|Budget Amount *help
¥3,600,000 (Direct Cost : ¥3,600,000)
Fiscal Year 2001 : ¥300,000 (Direct Cost : ¥300,000)
Fiscal Year 2000 : ¥700,000 (Direct Cost : ¥700,000)
Fiscal Year 1999 : ¥600,000 (Direct Cost : ¥600,000)
Fiscal Year 1998 : ¥2,000,000 (Direct Cost : ¥2,000,000)
In this research project, steroid synthetic pathways in the ovarian follicles of the five species of marine teleost, tiger puffer, yellow tail, red seabream, Japanese mackerel, and bambooleaf wrasse, during vitellogenesis and final oocyte maturation (FOM) were investigated.
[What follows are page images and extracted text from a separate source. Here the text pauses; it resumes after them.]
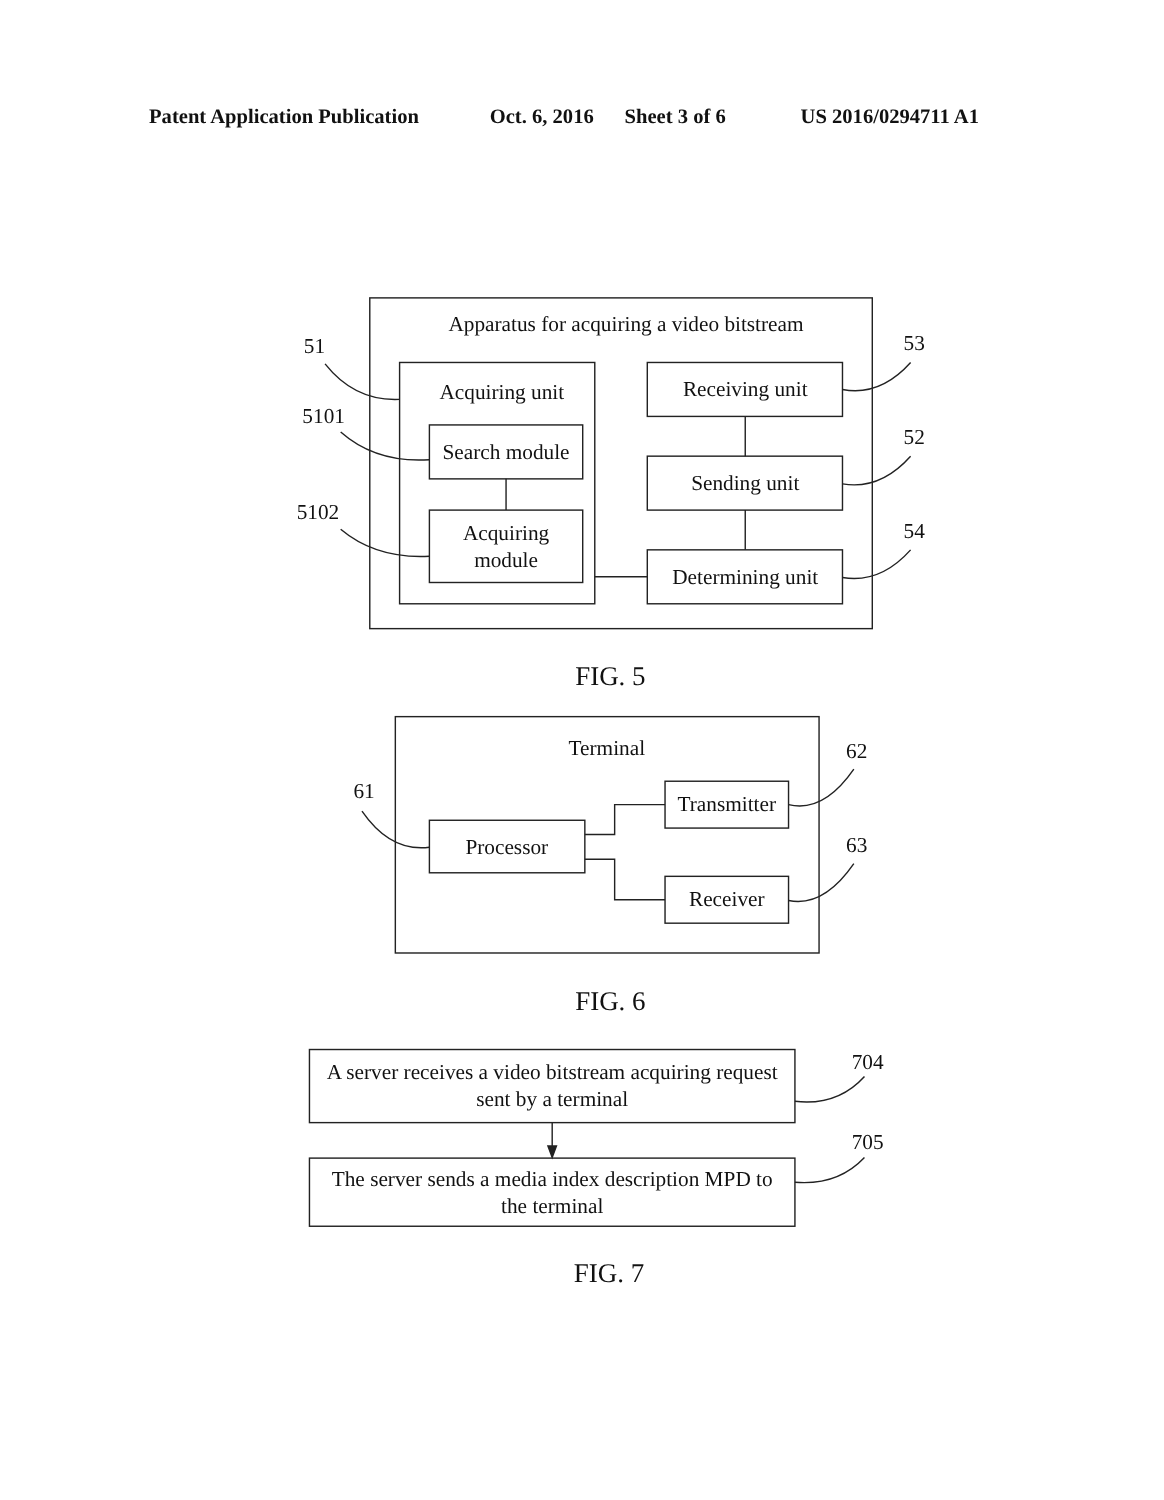Patent Application Publication
Oct. 6, 2016
Sheet 3 of 6
US 2016/0294711 A1
Apparatus for acquiring a video bitstream
51
Acquiring unit
5101
Search module
5102
Acquiring
module
53
Receiving unit
52
Sending unit
54
Determining unit
FIG. 5
Terminal
61
Processor
62
Transmitter
63
Receiver
FIG. 6
A server receives a video bitstream acquiring request
sent by a terminal
704
The server sends a media index description MPD to
the terminal
705
FIG. 7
In the vitellogenic ovarian follicles in the tiger puffer, yellowtail, and Japanese mackerel, E2 is synthesized from androstendione (AD) via testosterone (T), while in red seabream and bambooleaf wrasse E2 is synthesized from AD via estrone (E1) but not T. During FOM, in all species the steroidogenic shift from estradiol-17β to 20β-hydroxylated progestin production occurred. Of the steroids produced, 17,20β-dihydroxy-4-pregnen-3-one (17,20β-P) and 17,20β,21-trihydroxy-4-pregnen-3-one (20β-S) exhibited the greatest effect on germinal vesicle breakdown (GVBD) in vitro in all species. 17,20β-dihydroxy-4-pregnen-3-one (17,20β-P) is confirmed as a maturation-inducing hormone (MIH) of the yellowtail. In the tiger puffer, it was shown that 17,20β,21-trihydroxy-4-pregnen-3-one (20β-S) was the MIH of this species. On the other hand, in the Japanese mackerel, red seabream, and bamboleaf wrasse, it has been clarified that both 17,20β-P and 20β-S play a role as MIH. Furthermore, the present study clarified the synthetic pathway of the MIH (s) in each species. In all cases, a combination of inactivation of C17, 20-lyase and activation of 20β-hydroxysteroid dehydrogenase in the ovarian follicles is the common enzymatic kinetics in the FOM.